Но все-таки он снизил тон и бессильно рухнул на стул, едва не плача. В салоне наступила мертвая тишина. Мадам Дамбревиль и мадам Жюзер отошли подальше, делая вид, будто ничего не поняли. Госпожа Жоссеран, расстроенная этим скандалом, грозившим омрачить свадьбу, скрылась в соседней комнате, чтобы утешить Валери.
Что касается Берты, то она смотрела в зеркало, любуясь своим венком, и не сразу услышала шум скандала. Поэтому она начала вполголоса расспрашивать Ортанс. Девушки пошептались; старшая, сделав вид, будто расправляет фату сестры, указала ей взглядом на Теофиля и шепотом объяснила случившееся.
– Ах вот как! – равнодушно ответила младшая, с невинным видом и легкой усмешкой разглядывая беднягу-мужа; на ее личике под пышным белым венком не отразилось ни малейшего сочувствия.
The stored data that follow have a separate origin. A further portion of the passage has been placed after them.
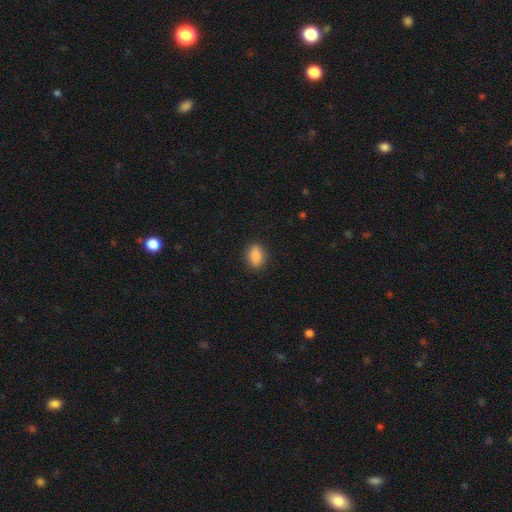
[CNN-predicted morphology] This appears to be a smooth galaxy with no disk features (88%) that is in between round and cigar-shaped (84%). Merging: none (88%).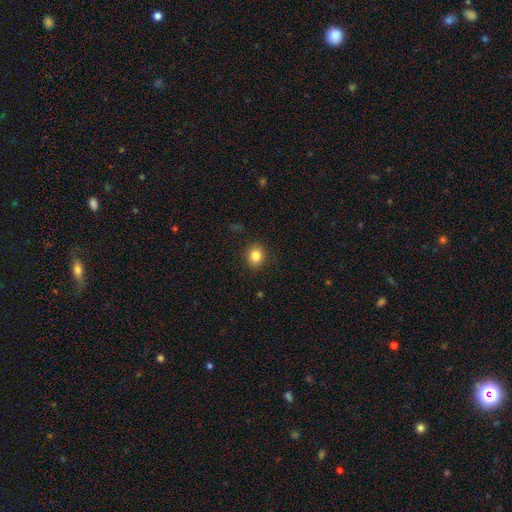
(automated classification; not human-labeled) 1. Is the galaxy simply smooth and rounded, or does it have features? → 84% smooth, 10% star or artifact, 6% featured or disk.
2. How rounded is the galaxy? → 73% round, 26% in between, 1% cigar-shaped.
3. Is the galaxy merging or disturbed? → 89% none, 8% minor disturbance, 2% major disturbance, 1% merger.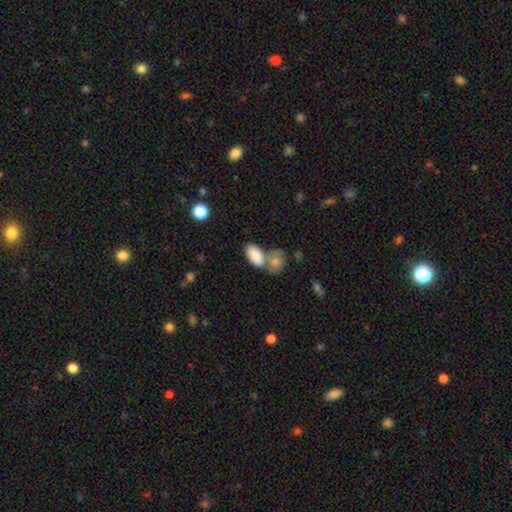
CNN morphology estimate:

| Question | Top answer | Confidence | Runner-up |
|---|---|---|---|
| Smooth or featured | smooth | 85% | featured or disk (9%) |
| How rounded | in between | 93% | round (4%) |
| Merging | merger | 44% | none (39%) |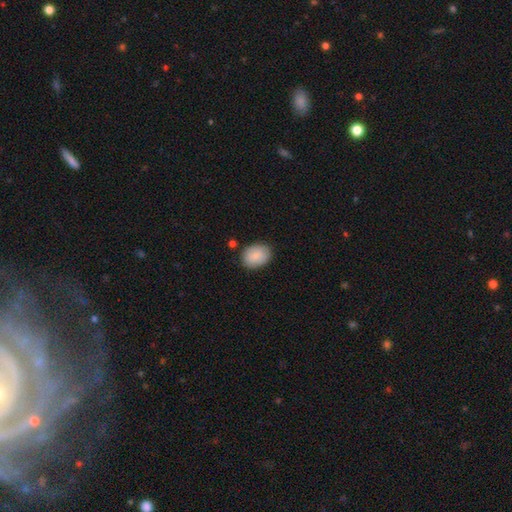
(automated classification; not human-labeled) Q: Smooth or featured?
A: smooth (86%); runner-up: featured or disk (7%)
Q: How rounded?
A: in between (71%); runner-up: round (28%)
Q: Merging?
A: none (83%); runner-up: minor disturbance (12%)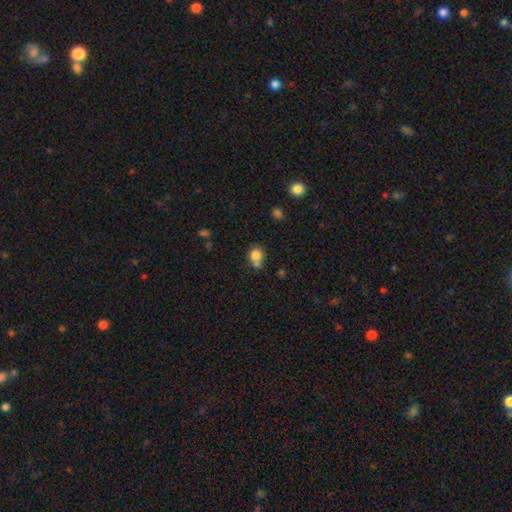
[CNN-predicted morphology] This appears to be a smooth galaxy with no disk features (80%) that is round (79%). Merging: none (48%).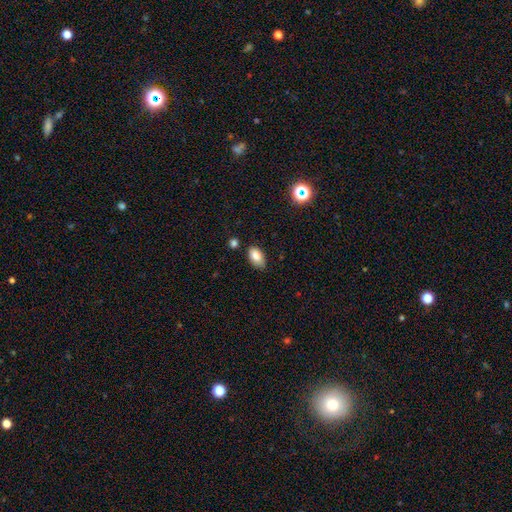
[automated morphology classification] A smooth galaxy with no disk features (83%) that is in between round and cigar-shaped (93%).

Vote fractions:
- Smooth or featured? smooth: 83% / star or artifact: 9% / featured or disk: 8%
- How rounded? in between: 93% / round: 6% / cigar-shaped: 2%
- Merging? none: 75% / minor disturbance: 19% / merger: 3% / major disturbance: 3%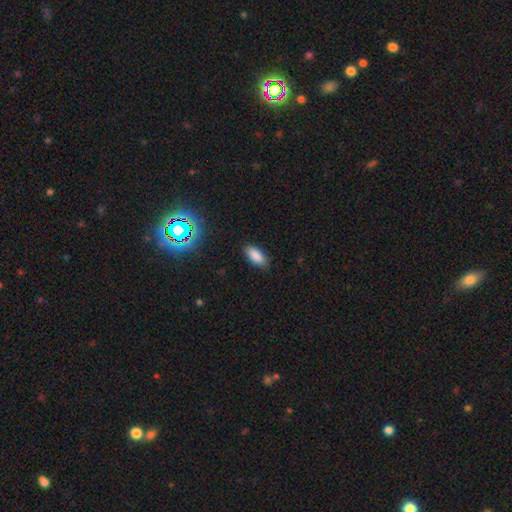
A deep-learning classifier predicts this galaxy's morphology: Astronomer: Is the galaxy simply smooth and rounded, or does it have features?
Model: smooth — 85%.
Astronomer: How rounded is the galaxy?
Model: in between — 83%.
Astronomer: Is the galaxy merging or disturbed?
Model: none — 86%.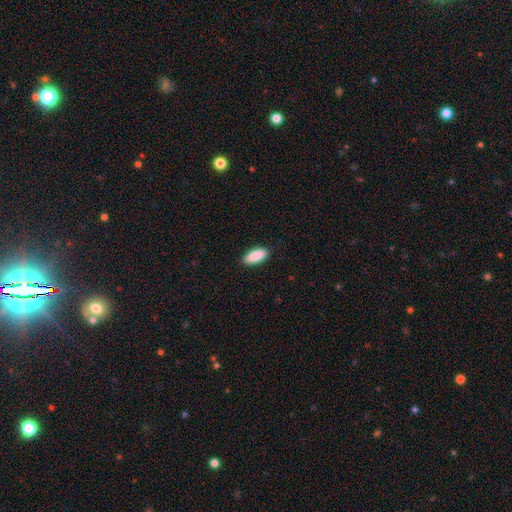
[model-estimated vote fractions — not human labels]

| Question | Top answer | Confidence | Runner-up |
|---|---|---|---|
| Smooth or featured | smooth | 90% | star or artifact (6%) |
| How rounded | in between | 86% | cigar-shaped (13%) |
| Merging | none | 89% | minor disturbance (8%) |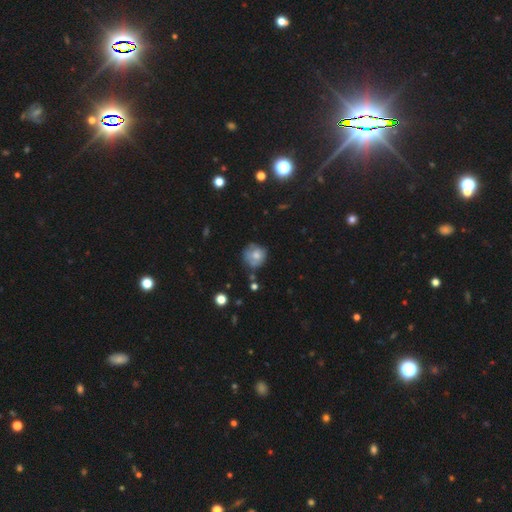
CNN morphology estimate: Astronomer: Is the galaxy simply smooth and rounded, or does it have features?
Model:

Тем временем Клотильда тихонько расспрашивала брата. Госпожа Жоссеран вышла из соседней комнаты, пошепталась с ней и вернулась обратно. Это очень напоминало обмен верительными грамотами. Теофиль обвинял Октава, этого «приказчика», которому грозился прилюдно надавать пощечин в церкви, если тот посмеет туда явиться. Дело в том, что он видел его накануне у входа в церковь Святого Роха рядом со своей женой; сперва он усомнился, но теперь был твердо уверен, что узнал ее по фигуре, по походке. Обычно Валери отговаривалась тем, что обедала у друзей или ходила вместе с Камиллой в церковь Святого Роха, как прочие прихожане, чтобы исповедаться, оставляя там дочку под присмотром женщины, сдававшей стулья, вслед за чем ускользала вместе с «господином» через запасный выход в какой-нибудь мерзкий закуток, где никто и не подумал бы ее искать.
Услышав имя Октава, Валери усмехнулась:
– С этим субъектом? Да никогда в жизни! – И поклялась в этом госпоже Жоссеран, добавив: – Как, впрочем, и ни с кем другим, но с этим-то уж наверняка нет!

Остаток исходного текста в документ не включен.